Rental operations profit is rental income less rental expenses. Rental income includes revenues from operating leases and interest
income from direct financing leases. Rental income is impacted by fluctuations in same-restaurant sales as some operating leases
include a provision for contingent rent based on retail sales and a progressive decline in rental income as leases expire. Rental
expenses are costs of prime operating leases and interest expense on prime capital leases on franchisee-operated restaurants.
Financing operations revenue consists of interest income from the financing of franchise fees and equipment leases as well as
periodic sales of equipment. Financing income is impacted by a progressive decline in interest revenue as the obligations financed
are repaid. Financing expenses are primarily the cost of restaurant equipment.
Cash provided by operating activities totaled $52.9 million during the year ended December 31, 2012 compared to $121.7
million in the same period in 2011, a decrease of $68.8 million. The primary reasons for this unfavorable change were an increase
of $67.2 million in income taxes paid in cash, and a $26.3 million decrease in segment profit, excluding depreciation and other
non-cash changes, partially offset by a decrease of $25.1 million in cash interest payments. The increase in income taxes paid was
primarily due to gains on the refranchising and sale of related restaurant assets of Applebee's company-operated restaurants, as
well as a tax refund of $20 million received in 2011 that did not recur in 2012. Proceeds from asset sales are an investing cash
inflow while all income taxes paid are an operating cash outflow. The lower segment profit was due, in large part, to the refranchising
of 286 Applebee's company-operated restaurants over the past two years. Cash interest expense was lower due to the retirement
of debt.
Investing Activities
Net cash provided by investing activities in 2012 was primarily attributable to $168.9 million of proceeds from dispositions
of assets, primarily the refranchising of 154 Applebee's company-operated restaurants, and $12.3 million of principal receipts
from notes, equipment contracts and other long-term receivables, partially offset by $17.0 million of capital expenditures. Capital
expenditures decreased from $26.3 million in 2011 due primarily to a decline in the number of company-operated restaurants. We
expect capital expenditures to range between approximately $8 million and $10 million in fiscal 2013, also because of the decline
in the number of company-operated restaurants.

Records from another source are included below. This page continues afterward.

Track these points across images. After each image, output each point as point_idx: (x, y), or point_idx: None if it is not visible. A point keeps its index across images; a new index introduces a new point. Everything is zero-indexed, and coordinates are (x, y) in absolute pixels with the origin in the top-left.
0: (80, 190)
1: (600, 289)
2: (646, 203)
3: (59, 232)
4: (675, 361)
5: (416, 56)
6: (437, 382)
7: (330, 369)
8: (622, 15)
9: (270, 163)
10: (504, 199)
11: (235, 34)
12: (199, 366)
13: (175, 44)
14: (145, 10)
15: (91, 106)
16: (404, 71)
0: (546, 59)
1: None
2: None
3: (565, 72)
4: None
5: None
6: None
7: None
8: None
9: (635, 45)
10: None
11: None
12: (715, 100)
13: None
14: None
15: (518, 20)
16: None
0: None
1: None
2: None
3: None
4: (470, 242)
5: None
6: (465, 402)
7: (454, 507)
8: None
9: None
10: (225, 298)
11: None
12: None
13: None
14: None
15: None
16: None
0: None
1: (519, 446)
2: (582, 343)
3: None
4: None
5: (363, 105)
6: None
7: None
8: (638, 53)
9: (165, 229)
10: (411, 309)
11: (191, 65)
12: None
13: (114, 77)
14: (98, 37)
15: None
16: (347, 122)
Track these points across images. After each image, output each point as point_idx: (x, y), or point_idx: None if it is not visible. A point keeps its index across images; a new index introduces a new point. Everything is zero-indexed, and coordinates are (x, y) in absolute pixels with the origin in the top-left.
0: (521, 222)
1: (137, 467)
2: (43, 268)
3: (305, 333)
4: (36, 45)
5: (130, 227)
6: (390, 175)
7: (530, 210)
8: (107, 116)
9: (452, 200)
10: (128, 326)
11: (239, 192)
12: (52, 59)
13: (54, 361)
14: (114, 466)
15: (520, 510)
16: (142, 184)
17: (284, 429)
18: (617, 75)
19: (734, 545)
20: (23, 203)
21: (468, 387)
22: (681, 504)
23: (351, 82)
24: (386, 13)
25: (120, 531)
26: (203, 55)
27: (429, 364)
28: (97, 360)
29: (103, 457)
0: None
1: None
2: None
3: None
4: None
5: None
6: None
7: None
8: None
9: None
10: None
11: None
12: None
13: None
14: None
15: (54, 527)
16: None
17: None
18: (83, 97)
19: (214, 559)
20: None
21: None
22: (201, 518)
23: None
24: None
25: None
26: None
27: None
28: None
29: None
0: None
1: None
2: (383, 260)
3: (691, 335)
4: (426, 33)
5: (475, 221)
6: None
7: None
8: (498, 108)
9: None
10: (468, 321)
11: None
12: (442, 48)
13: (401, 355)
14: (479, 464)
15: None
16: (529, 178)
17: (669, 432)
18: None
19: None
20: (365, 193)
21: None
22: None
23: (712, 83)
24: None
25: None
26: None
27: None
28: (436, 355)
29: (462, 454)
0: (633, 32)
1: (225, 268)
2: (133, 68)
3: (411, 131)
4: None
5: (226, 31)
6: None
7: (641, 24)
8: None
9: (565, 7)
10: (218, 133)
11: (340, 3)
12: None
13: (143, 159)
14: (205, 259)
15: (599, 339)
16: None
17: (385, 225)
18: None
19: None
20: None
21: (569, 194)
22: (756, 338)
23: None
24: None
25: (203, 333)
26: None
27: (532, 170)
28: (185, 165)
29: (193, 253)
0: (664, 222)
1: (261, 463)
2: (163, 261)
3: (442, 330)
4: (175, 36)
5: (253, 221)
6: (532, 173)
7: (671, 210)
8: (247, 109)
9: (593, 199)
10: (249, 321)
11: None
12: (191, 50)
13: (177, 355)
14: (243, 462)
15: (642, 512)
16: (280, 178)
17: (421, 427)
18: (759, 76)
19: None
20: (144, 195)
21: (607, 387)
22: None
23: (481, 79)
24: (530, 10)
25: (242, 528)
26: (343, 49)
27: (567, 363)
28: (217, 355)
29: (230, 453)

The following table represents the principal receipts on various long-term receivables due from our franchisees as of
December 31, 2012:
Principal Receipts Due By Period
2013 2014 2015 2016 2017 Thereafter Total
(In millions)
Equipment leases(1) ........................ $ 6.8 $ 7.1 $ 7.7 $ 8.0 $ 8.5 $ 84.3 $ 122.4
Direct financing leases(2)................. 6.2 7.3 8.1 8.9 10.2 54.4 95.1
Franchise notes and other(3) .............. 1.2 0.8 0.7 0.3 0.1 0.1 3.2
Total.................................................. $ 14.2 $ 15.2 $ 16.5 $ 17.2 $ 18.8 $ 138.8 $ 220.7
_______________________________
(1) Equipment lease receivables extend through the year 2029.
(2) Direct financing lease receivables extend through the year 2024.
(3) Franchise note receivables extend through the year 2020.